> _What is being asked_
Pull out every row below word for word, leaving out the pictures.

[Stored rows]
+ + +
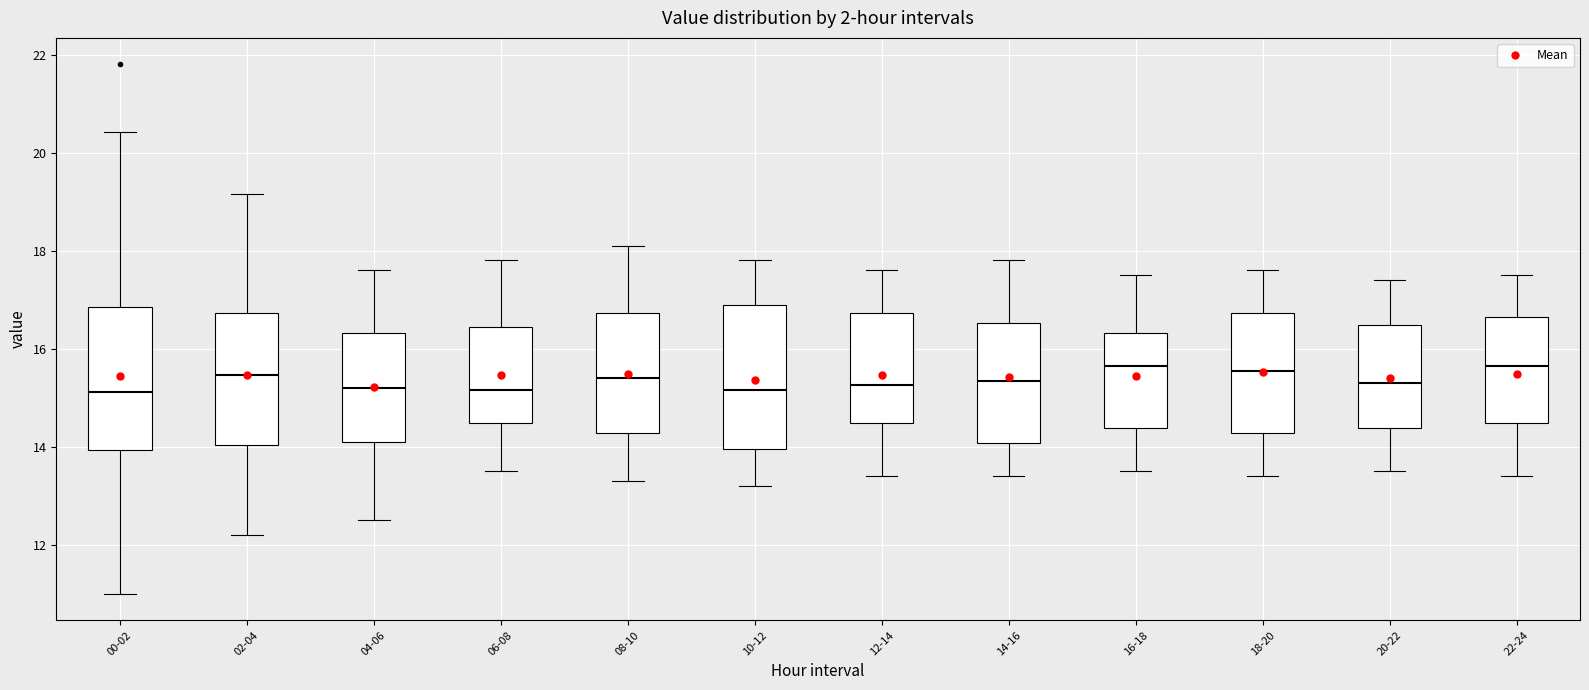

Reading left to right, transcribe this box plot: for each box, give where its median line is, the range the box spans, and where its two whiskers end, as read against the y-axis. The values are not printed on the chart, so give them approximately, as read against the axis.

00-02: median 15.2, box 14.0 to 16.8, whiskers 11.0 to 20.4
02-04: median 15.4, box 14.0 to 16.8, whiskers 12.2 to 19.2
04-06: median 15.2, box 14.2 to 16.4, whiskers 12.6 to 17.6
06-08: median 15.2, box 14.4 to 16.4, whiskers 13.6 to 17.8
08-10: median 15.4, box 14.2 to 16.8, whiskers 13.4 to 18.2
10-12: median 15.2, box 14.0 to 17.0, whiskers 13.2 to 17.8
12-14: median 15.2, box 14.4 to 16.8, whiskers 13.4 to 17.6
14-16: median 15.4, box 14.0 to 16.6, whiskers 13.4 to 17.8
16-18: median 15.6, box 14.4 to 16.4, whiskers 13.6 to 17.6
18-20: median 15.6, box 14.2 to 16.8, whiskers 13.4 to 17.6
20-22: median 15.4, box 14.4 to 16.4, whiskers 13.6 to 17.4
22-24: median 15.6, box 14.4 to 16.6, whiskers 13.4 to 17.6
+ + +
> _Task answer_
Reading left to right, transcribe this box plot: for each box, give where its median line is, the range the box spans, and where its two whiskers end, as read against the y-axis. The values are not printed on the chart, so give them approximately, as read against the axis.

00-02: median 15.2, box 14.0 to 16.8, whiskers 11.0 to 20.4
02-04: median 15.4, box 14.0 to 16.8, whiskers 12.2 to 19.2
04-06: median 15.2, box 14.2 to 16.4, whiskers 12.6 to 17.6
06-08: median 15.2, box 14.4 to 16.4, whiskers 13.6 to 17.8
08-10: median 15.4, box 14.2 to 16.8, whiskers 13.4 to 18.2
10-12: median 15.2, box 14.0 to 17.0, whiskers 13.2 to 17.8
12-14: median 15.2, box 14.4 to 16.8, whiskers 13.4 to 17.6
14-16: median 15.4, box 14.0 to 16.6, whiskers 13.4 to 17.8
16-18: median 15.6, box 14.4 to 16.4, whiskers 13.6 to 17.6
18-20: median 15.6, box 14.2 to 16.8, whiskers 13.4 to 17.6
20-22: median 15.4, box 14.4 to 16.4, whiskers 13.6 to 17.4
22-24: median 15.6, box 14.4 to 16.6, whiskers 13.4 to 17.6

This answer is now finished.